In one widely circulated video, Azevedo recounts an encounter with an armed man holed up in his house who refused to surrender. When the man stopped communicating, the incident commander sent in a micro-drone which filmed the man passed out on his bed. The drone landed on his chest and was able to monitor the man’s labored breathing.
It turned out that the suspect had suffered a medical emergency. Officers stormed the house and rushed him to the hospital, where doctors were able to revive him.
“We were able to go in, take him into custody and give him the medical treatment he needed, ” Azevedo says, citing the case as just one of a half dozen of the SPD’s successes to date.
The department’s small micro-drones, unlike the larger UAVs equipped with high-powered zoom and thermal imaging cameras deployed by other police departments nationwide, are relatively inexpensive, costing no more than $90 each.
At that rate, hundreds of micro-drones could be bought for the same price as a single large UAV. So far, the department has purchased just a few dozen, without the need for a special police budget request.

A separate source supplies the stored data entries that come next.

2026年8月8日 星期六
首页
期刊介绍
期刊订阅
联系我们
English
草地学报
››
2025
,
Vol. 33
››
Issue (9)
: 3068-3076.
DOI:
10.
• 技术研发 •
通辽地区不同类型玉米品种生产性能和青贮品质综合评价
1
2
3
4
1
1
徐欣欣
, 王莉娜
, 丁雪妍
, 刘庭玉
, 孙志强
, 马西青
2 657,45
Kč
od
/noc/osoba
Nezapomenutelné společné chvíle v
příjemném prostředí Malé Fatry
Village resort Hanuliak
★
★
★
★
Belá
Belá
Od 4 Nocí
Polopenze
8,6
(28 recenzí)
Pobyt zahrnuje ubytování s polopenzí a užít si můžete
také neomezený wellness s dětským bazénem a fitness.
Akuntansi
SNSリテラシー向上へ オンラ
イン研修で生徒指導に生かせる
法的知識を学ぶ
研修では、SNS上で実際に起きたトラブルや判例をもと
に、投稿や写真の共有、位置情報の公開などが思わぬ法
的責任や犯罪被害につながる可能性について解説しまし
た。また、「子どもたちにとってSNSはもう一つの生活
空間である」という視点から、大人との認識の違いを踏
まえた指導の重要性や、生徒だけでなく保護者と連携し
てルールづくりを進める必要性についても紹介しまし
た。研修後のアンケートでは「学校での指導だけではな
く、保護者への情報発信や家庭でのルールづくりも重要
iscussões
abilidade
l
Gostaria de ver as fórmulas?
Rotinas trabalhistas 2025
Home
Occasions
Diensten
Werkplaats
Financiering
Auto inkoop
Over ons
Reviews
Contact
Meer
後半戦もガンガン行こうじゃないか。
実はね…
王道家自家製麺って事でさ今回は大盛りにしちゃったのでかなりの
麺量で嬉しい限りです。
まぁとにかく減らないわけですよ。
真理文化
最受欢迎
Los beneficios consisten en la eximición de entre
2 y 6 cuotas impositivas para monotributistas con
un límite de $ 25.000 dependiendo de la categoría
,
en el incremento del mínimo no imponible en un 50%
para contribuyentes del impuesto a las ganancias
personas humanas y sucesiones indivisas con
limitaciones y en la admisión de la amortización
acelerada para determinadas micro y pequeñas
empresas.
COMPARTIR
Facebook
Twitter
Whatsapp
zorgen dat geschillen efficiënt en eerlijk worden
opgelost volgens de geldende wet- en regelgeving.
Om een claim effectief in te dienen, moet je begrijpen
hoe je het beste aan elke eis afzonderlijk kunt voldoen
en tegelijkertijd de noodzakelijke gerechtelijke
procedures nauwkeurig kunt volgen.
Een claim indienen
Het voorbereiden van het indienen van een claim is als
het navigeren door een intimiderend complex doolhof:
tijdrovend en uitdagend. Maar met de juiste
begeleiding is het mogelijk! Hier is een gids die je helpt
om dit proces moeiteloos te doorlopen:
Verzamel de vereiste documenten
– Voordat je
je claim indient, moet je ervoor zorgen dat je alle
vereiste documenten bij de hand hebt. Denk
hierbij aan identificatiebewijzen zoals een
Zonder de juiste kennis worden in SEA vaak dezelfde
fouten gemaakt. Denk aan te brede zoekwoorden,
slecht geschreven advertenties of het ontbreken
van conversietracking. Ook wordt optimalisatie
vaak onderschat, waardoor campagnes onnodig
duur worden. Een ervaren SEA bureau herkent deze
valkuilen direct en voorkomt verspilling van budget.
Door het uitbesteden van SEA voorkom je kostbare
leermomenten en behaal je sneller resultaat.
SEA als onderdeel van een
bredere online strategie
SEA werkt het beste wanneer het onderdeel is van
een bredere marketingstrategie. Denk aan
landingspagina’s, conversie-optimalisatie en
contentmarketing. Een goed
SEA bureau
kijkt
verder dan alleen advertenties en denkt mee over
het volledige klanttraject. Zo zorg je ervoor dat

“Even though they’re not very expensive, I’d pay a lot more to save someone’s life,” Zahn insists.
Azevedo says the improved response time and maneuverability of micro-drones makes them superior to the larger and more cumbersome drones that most police departments purchase.
“We can get into the small tight spaces where other drones can’t go. This is really a game-changer,” he says.
The department plans to approach the city for approval for a large-scale purchase. Given their success so far, Azevedo expects few obstacles to equipping more of the force.
“To my knowledge we are the first in the area, the first in the region and the first in the nation to invest in this micro-technology,” he says. “The day is coming when an officer pops out of his vehicle, pushes a button and the drone comes with him. We are not far away from that.”